Merryfield argues that the district court erred when it summarily dismissed his petition for writ of habeas corpus in which he alleged that he was being unlawfully confined and sought immediate release from Larned State Hospital. To state a claim for relief under K.S.A. 2014 Supp. 60-1501, a petition must allege "shocking and intolerable conduct or continuing mistreatment of a constitutional stature." Johnson v. State, 289 Kan. 642, 648, 215 P.3d 575 (2009). "[I]f, on the face of the petition, it can be established that petitioner is not entitled to relief, or if, from undisputed facts, or from uncontrovertible facts, such as those recited in a court record, it appears, as a matter of law, no cause for granting a writ exists," then summary dismissal is proper. 289 Kan. at 648-49. An appellate court exercises unlimited review of a summary dismissal. 289 Kan. at 649.

3 Merryfield makes a number of arguments in his appellate brief aimed at showing that the district court erred when it summarily dismissed his petition for habeas corpus. Each of the arguments will be considered below.

The statute does not set out a specific time frame for annual reviews.

Merryfield's first argument is that the district court erroneously concluded that the annual reviews of persons confined in the SPTP do not have to take place within any specific time frame. To this end, Merryfield contends: (1) K.S.A. 2014 Supp. 59-29a08 creates a time frame for annual reviews that courts must follow; (2) failure to hold timely annual reviews violates the Due Process Clause of the Fourteenth Amendment to the United States Constitution; and, (3) current review practices violate sexually violent predator's equal protection rights by treating them differently than others who are involuntarily committed to mental health treatment facilities.

The time limits set forth in K.S.A. 2014 Supp. 59-29a08 are directory, not mandatory.

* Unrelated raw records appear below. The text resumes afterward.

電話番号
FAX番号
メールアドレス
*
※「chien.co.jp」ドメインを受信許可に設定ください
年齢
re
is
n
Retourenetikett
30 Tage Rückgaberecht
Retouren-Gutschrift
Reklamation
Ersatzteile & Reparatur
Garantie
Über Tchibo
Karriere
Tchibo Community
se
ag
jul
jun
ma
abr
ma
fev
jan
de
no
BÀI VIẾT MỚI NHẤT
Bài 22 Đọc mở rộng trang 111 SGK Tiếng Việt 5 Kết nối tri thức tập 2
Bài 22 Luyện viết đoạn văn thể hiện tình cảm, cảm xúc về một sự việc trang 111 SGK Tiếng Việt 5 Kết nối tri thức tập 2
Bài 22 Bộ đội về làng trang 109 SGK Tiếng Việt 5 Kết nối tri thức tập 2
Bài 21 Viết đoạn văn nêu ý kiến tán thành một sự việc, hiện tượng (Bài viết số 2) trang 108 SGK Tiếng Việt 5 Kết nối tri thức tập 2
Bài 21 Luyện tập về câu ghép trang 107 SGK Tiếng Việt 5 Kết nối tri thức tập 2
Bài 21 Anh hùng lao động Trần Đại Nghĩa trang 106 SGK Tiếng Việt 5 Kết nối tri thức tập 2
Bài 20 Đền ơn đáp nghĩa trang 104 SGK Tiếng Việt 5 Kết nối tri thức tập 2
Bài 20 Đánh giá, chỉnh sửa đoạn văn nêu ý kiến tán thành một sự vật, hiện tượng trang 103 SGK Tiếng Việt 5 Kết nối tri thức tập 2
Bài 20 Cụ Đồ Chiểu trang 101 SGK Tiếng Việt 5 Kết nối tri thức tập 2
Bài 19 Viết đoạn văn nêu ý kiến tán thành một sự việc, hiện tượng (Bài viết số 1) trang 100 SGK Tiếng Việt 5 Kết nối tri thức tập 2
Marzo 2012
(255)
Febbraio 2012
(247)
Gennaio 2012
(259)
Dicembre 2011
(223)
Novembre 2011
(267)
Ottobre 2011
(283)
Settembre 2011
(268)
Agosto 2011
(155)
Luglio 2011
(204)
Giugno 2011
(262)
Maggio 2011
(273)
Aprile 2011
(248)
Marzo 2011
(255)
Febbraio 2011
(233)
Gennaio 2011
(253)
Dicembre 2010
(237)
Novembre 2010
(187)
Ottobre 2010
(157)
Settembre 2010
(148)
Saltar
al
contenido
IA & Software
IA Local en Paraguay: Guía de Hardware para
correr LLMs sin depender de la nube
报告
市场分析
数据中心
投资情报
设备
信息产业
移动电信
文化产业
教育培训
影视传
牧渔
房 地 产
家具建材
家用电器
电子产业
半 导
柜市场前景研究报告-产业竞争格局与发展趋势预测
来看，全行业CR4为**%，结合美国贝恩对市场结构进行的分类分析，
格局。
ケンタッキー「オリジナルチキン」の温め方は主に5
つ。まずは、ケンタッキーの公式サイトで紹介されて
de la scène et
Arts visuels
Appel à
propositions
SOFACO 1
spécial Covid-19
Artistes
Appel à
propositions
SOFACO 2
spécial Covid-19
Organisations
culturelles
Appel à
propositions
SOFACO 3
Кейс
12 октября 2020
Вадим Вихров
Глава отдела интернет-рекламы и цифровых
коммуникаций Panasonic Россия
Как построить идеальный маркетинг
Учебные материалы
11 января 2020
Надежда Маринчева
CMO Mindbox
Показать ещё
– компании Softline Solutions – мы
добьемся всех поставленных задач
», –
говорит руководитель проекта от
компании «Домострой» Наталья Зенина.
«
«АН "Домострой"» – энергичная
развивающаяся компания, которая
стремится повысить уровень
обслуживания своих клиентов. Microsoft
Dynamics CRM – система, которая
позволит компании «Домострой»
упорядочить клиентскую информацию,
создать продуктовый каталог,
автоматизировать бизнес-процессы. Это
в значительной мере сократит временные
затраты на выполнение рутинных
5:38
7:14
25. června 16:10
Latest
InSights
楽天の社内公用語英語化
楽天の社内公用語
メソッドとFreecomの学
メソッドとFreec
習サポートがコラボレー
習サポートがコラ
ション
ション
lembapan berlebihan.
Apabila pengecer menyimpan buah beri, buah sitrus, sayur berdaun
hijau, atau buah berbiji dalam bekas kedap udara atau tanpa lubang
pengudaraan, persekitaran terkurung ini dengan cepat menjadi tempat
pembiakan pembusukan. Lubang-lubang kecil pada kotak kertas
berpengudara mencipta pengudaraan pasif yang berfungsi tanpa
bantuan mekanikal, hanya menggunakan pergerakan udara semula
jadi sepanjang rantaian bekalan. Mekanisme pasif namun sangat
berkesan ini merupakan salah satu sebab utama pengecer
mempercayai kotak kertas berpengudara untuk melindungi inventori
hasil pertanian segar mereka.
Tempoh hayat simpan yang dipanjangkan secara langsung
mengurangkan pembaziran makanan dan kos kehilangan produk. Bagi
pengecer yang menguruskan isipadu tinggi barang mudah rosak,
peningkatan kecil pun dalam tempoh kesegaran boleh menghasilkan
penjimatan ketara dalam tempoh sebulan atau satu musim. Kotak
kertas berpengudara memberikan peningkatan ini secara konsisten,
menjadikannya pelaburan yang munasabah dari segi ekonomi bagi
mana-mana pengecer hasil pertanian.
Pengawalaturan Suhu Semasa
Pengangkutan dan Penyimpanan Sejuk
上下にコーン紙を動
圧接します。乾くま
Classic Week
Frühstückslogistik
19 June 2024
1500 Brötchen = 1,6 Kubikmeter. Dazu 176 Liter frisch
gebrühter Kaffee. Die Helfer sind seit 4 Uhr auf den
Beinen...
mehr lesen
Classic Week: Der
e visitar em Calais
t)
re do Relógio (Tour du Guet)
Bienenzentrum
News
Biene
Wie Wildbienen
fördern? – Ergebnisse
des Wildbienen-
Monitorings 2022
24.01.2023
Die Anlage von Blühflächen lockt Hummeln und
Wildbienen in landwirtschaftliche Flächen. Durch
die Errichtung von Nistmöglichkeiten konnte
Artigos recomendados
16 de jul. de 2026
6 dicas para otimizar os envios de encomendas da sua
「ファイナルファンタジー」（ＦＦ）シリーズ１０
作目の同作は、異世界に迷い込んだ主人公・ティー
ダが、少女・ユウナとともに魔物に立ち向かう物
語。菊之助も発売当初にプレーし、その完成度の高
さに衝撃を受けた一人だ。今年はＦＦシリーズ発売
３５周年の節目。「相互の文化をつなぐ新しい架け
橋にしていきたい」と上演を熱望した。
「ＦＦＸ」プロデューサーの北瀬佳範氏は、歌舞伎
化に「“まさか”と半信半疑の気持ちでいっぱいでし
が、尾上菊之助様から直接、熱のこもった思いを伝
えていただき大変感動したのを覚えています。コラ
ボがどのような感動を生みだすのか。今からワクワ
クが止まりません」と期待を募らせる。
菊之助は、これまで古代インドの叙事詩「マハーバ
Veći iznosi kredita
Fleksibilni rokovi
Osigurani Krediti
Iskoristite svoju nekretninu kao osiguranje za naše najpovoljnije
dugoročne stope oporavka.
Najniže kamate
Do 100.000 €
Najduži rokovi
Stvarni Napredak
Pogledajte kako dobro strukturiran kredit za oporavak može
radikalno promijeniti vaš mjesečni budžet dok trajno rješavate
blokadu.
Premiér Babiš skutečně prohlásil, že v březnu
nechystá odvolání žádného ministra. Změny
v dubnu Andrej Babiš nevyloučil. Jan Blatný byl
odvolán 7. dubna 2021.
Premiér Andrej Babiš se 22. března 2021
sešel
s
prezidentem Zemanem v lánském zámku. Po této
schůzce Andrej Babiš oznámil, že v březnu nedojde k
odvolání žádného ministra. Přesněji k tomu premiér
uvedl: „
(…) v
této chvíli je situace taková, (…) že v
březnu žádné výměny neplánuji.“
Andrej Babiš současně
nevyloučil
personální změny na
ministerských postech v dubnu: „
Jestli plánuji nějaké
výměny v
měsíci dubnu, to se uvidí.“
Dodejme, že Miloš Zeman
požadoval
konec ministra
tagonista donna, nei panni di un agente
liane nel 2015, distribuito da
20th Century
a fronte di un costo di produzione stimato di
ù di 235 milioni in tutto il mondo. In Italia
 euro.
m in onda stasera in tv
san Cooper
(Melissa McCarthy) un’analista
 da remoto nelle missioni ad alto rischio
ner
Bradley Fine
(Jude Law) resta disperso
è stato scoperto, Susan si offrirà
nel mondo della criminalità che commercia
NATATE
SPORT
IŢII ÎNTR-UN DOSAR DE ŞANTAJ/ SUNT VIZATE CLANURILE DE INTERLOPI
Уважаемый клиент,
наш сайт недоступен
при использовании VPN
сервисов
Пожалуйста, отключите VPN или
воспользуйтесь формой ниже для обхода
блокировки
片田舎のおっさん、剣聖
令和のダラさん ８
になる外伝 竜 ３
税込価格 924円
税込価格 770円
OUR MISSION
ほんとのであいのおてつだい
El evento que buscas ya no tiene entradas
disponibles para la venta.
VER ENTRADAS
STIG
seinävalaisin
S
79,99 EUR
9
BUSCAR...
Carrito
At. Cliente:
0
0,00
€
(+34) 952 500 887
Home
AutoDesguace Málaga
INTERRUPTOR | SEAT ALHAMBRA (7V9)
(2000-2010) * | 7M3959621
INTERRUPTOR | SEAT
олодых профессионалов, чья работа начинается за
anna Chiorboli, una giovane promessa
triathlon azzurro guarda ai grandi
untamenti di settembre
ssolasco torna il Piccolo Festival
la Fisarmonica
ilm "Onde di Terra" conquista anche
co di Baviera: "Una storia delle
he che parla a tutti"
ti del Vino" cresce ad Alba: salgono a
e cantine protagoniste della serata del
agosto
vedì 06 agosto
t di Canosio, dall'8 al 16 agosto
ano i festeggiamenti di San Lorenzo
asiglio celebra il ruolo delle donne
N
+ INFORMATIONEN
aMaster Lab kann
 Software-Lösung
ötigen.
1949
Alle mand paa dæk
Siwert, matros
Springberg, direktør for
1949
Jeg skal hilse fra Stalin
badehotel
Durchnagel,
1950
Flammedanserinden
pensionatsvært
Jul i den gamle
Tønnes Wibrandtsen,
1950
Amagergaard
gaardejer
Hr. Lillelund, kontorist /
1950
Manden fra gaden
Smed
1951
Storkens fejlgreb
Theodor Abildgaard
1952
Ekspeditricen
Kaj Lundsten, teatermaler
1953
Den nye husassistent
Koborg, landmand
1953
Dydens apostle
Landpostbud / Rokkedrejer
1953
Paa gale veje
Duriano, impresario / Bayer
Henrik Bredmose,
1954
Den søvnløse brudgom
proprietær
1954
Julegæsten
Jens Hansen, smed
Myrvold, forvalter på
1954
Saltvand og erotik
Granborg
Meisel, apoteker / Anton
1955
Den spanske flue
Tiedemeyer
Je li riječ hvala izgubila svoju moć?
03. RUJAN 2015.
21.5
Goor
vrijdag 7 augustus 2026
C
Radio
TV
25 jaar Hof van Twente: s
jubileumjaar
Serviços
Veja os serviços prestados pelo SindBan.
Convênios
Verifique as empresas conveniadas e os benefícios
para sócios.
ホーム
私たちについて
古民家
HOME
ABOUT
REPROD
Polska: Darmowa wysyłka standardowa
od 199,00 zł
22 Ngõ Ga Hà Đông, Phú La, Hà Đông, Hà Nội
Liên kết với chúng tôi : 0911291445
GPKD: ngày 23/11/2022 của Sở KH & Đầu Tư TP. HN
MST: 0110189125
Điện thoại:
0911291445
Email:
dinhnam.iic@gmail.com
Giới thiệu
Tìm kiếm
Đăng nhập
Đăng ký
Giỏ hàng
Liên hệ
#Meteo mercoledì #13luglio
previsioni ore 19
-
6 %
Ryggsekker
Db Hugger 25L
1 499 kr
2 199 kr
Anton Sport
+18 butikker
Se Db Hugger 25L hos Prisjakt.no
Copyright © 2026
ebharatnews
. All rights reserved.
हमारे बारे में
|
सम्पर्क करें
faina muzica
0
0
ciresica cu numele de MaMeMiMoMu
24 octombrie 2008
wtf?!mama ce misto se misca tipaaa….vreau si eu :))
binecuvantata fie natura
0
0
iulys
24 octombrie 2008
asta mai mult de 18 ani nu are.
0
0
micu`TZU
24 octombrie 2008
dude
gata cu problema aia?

Merryfield argues that the language of K.S.A. 2014 Supp. 59-29a08 unambiguously requires district courts to review SPTP inmates' mental conditions yearly by the anniversary of their confinement. A plain reading of the statute seems to indicate that Merryfield is at least partially correct—K.S.A. 2014 Supp. 59-29a08(a) calls for a current examination followed by review hearing once every year. However, K.S.A. 2014 Supp. 59-29a08 must be read in the context of the Sexually Violent Predator Act (SVPA) as a whole. See In re Care & Treatment of Hunt, 32 Kan. App. 2d 344, 365, 82 P.3d 861 (2004) (relying on K.S.A. 2002 Supp. 59-29a01 to hold that the 60-day time limit contained in K.S.A. 2002 Supp.